[Problem description]
Each line below either holds the string "echo" or doesn't. Count those that do and give only the number.
☆ ☆ ☆ ☆
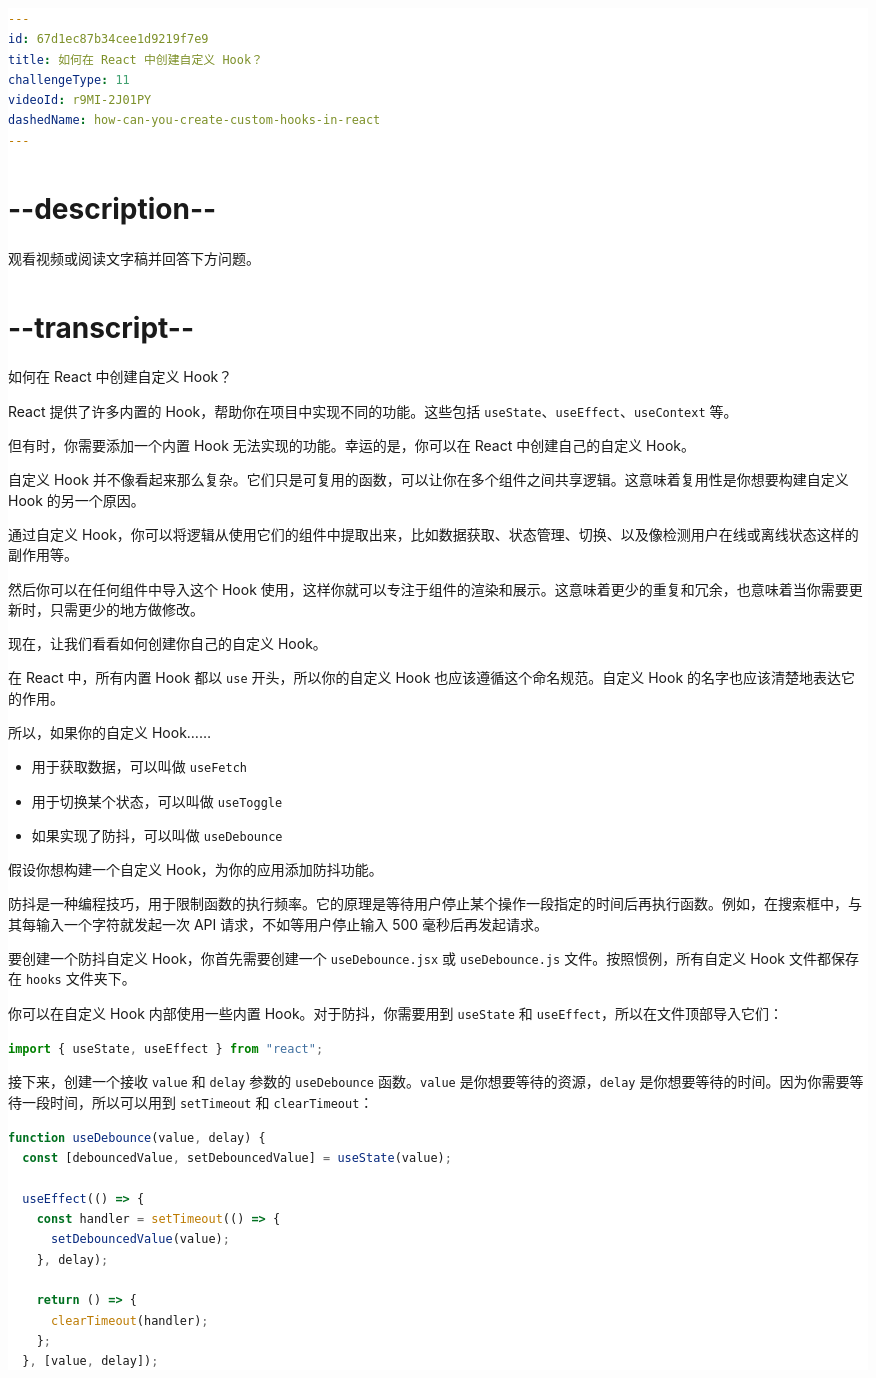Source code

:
 ```yaml
---
id: 67d1ec87b34cee1d9219f7e9
title: 如何在 React 中创建自定义 Hook？
challengeType: 11
videoId: r9MI-2J01PY
dashedName: how-can-you-create-custom-hooks-in-react
---
```


# --description--

观看视频或阅读文字稿并回答下方问题。

# --transcript--

如何在 React 中创建自定义 Hook？

React 提供了许多内置的 Hook，帮助你在项目中实现不同的功能。这些包括 `useState`、`useEffect`、`useContext` 等。

但有时，你需要添加一个内置 Hook 无法实现的功能。幸运的是，你可以在 React 中创建自己的自定义 Hook。

自定义 Hook 并不像看起来那么复杂。它们只是可复用的函数，可以让你在多个组件之间共享逻辑。这意味着复用性是你想要构建自定义 Hook 的另一个原因。

通过自定义 Hook，你可以将逻辑从使用它们的组件中提取出来，比如数据获取、状态管理、切换、以及像检测用户在线或离线状态这样的副作用等。

然后你可以在任何组件中导入这个 Hook 使用，这样你就可以专注于组件的渲染和展示。这意味着更少的重复和冗余，也意味着当你需要更新时，只需更少的地方做修改。

现在，让我们看看如何创建你自己的自定义 Hook。

在 React 中，所有内置 Hook 都以 `use` 开头，所以你的自定义 Hook 也应该遵循这个命名规范。自定义 Hook 的名字也应该清楚地表达它的作用。

所以，如果你的自定义 Hook……

- 用于获取数据，可以叫做 `useFetch`

- 用于切换某个状态，可以叫做 `useToggle`

- 如果实现了防抖，可以叫做 `useDebounce`

假设你想构建一个自定义 Hook，为你的应用添加防抖功能。

防抖是一种编程技巧，用于限制函数的执行频率。它的原理是等待用户停止某个操作一段指定的时间后再执行函数。例如，在搜索框中，与其每输入一个字符就发起一次 API 请求，不如等用户停止输入 500 毫秒后再发起请求。

要创建一个防抖自定义 Hook，你首先需要创建一个 `useDebounce.jsx` 或 `useDebounce.js` 文件。按照惯例，所有自定义 Hook 文件都保存在 `hooks` 文件夹下。

你可以在自定义 Hook 内部使用一些内置 Hook。对于防抖，你需要用到 `useState` 和 `useEffect`，所以在文件顶部导入它们：

```js
import { useState, useEffect } from "react";
```

接下来，创建一个接收 `value` 和 `delay` 参数的 `useDebounce` 函数。`value` 是你想要等待的资源，`delay` 是你想要等待的时间。因为你需要等待一段时间，所以可以用到 `setTimeout` 和 `clearTimeout`：

```js
function useDebounce(value, delay) {
  const [debouncedValue, setDebouncedValue] = useState(value);

  useEffect(() => {
    const handler = setTimeout(() => {
      setDebouncedValue(value);
    }, delay);

    return () => {
      clearTimeout(handler);
    };
  }, [value, delay]);

```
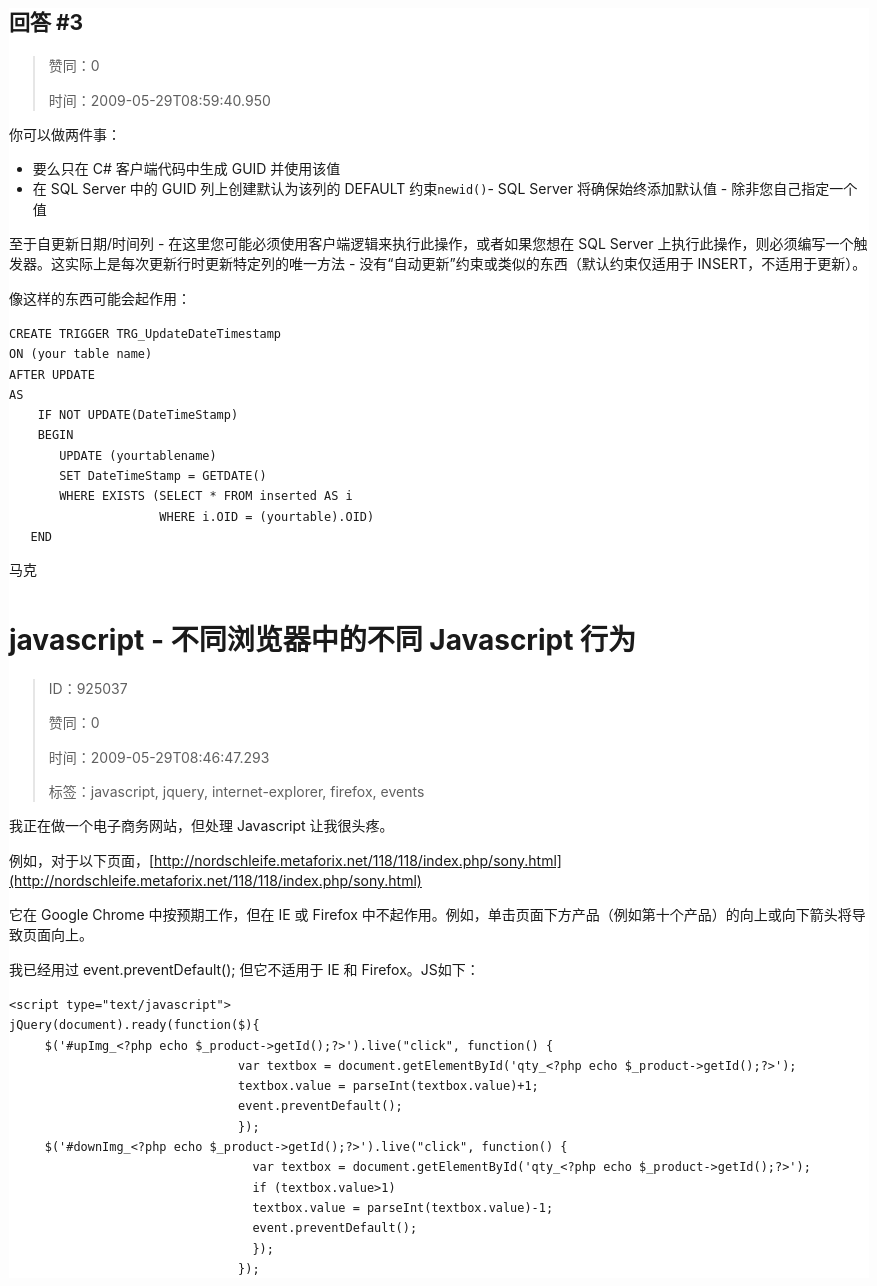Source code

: ## 回答 #3

> 赞同：0
> 
> 时间：2009-05-29T08:59:40.950

你可以做两件事：

*   要么只在 C# 客户端代码中生成 GUID 并使用该值
*   在 SQL Server 中的 GUID 列上创建默认为该列的 DEFAULT 约束`newid()`- SQL Server 将确保始终添加默认值 - 除非您自己指定一个值

至于自更新日期/时间列 - 在这里您可能必须使用客户端逻辑来执行此操作，或者如果您想在 SQL Server 上执行此操作，则必须编写一个触发器。这实际上是每次更新行时更新特定列的唯一方法 - 没有“自动更新”约束或类似的东西（默认约束仅适用于 INSERT，不适用于更新）。

像这样的东西可能会起作用：

```
CREATE TRIGGER TRG_UpdateDateTimestamp
ON (your table name)
AFTER UPDATE 
AS
    IF NOT UPDATE(DateTimeStamp)
    BEGIN
       UPDATE (yourtablename) 
       SET DateTimeStamp = GETDATE()
       WHERE EXISTS (SELECT * FROM inserted AS i 
                     WHERE i.OID = (yourtable).OID)
   END 
```

马克

# javascript - 不同浏览器中的不同 Javascript 行为

> ID：925037
> 
> 赞同：0
> 
> 时间：2009-05-29T08:46:47.293
> 
> 标签：javascript, jquery, internet-explorer, firefox, events

我正在做一个电子商务网站，但处理 Javascript 让我很头疼。

例如，对于以下页面，[http://nordschleife.metaforix.net/118/118/index.php/sony.html](http://nordschleife.metaforix.net/118/118/index.php/sony.html)

它在 Google Chrome 中按预期工作，但在 IE 或 Firefox 中不起作用。例如，单击页面下方产品（例如第十个产品）的向上或向下箭头将导致页面向上。

我已经用过 event.preventDefault(); 但它不适用于 IE 和 Firefox。JS如下：

```
<script type="text/javascript"> 
jQuery(document).ready(function($){
     $('#upImg_<?php echo $_product->getId();?>').live("click", function() {
                                var textbox = document.getElementById('qty_<?php echo $_product->getId();?>');
                                textbox.value = parseInt(textbox.value)+1;
                                event.preventDefault();
                                });
     $('#downImg_<?php echo $_product->getId();?>').live("click", function() {
                                  var textbox = document.getElementById('qty_<?php echo $_product->getId();?>');
                                  if (textbox.value>1)
                                  textbox.value = parseInt(textbox.value)-1;
                                  event.preventDefault();
                                  });
                                });
```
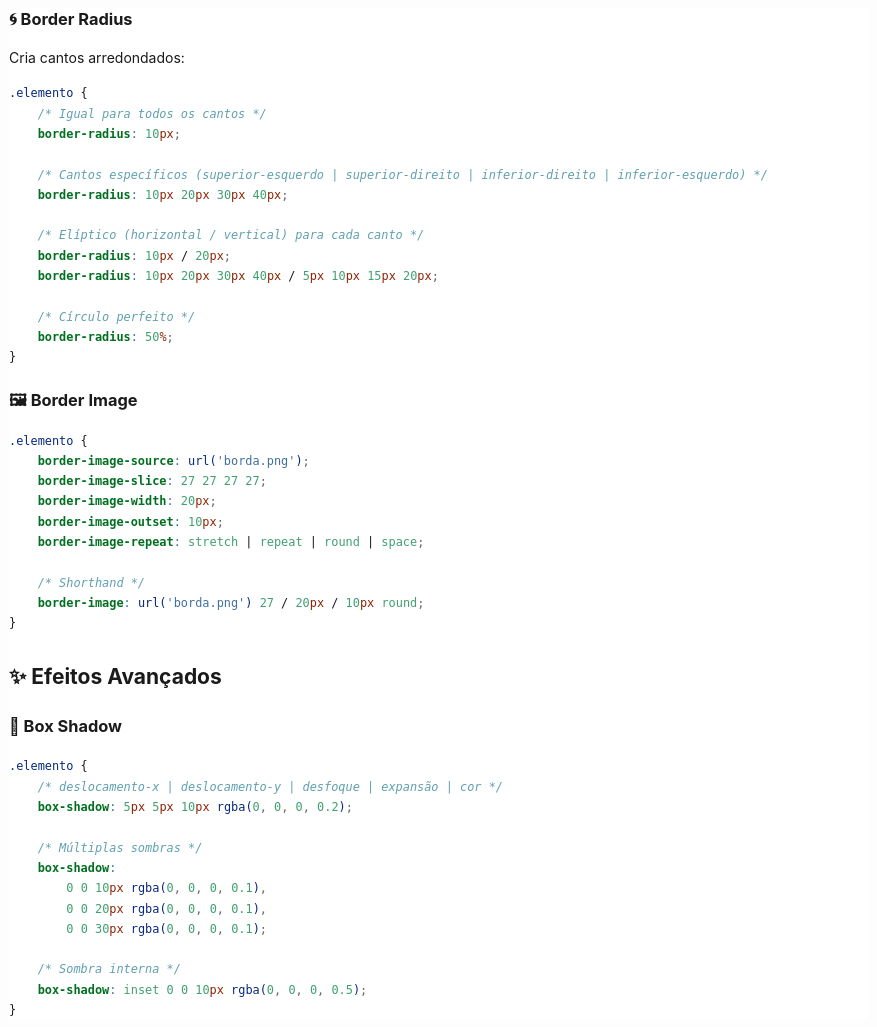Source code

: ### 🌀 Border Radius
Cria cantos arredondados:
```css
.elemento {
    /* Igual para todos os cantos */
    border-radius: 10px;
    
    /* Cantos específicos (superior-esquerdo | superior-direito | inferior-direito | inferior-esquerdo) */
    border-radius: 10px 20px 30px 40px;
    
    /* Elíptico (horizontal / vertical) para cada canto */
    border-radius: 10px / 20px;
    border-radius: 10px 20px 30px 40px / 5px 10px 15px 20px;
    
    /* Círculo perfeito */
    border-radius: 50%;
}
```

### 🖼️ Border Image
```css
.elemento {
    border-image-source: url('borda.png');
    border-image-slice: 27 27 27 27;
    border-image-width: 20px;
    border-image-outset: 10px;
    border-image-repeat: stretch | repeat | round | space;
    
    /* Shorthand */
    border-image: url('borda.png') 27 / 20px / 10px round;
}
```

## ✨ Efeitos Avançados

### 🌟 Box Shadow
```css
.elemento {
    /* deslocamento-x | deslocamento-y | desfoque | expansão | cor */
    box-shadow: 5px 5px 10px rgba(0, 0, 0, 0.2);
    
    /* Múltiplas sombras */
    box-shadow: 
        0 0 10px rgba(0, 0, 0, 0.1),
        0 0 20px rgba(0, 0, 0, 0.1),
        0 0 30px rgba(0, 0, 0, 0.1);
    
    /* Sombra interna */
    box-shadow: inset 0 0 10px rgba(0, 0, 0, 0.5);
}
```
☆ ☆ ☆ ☆
[Response to this task]
4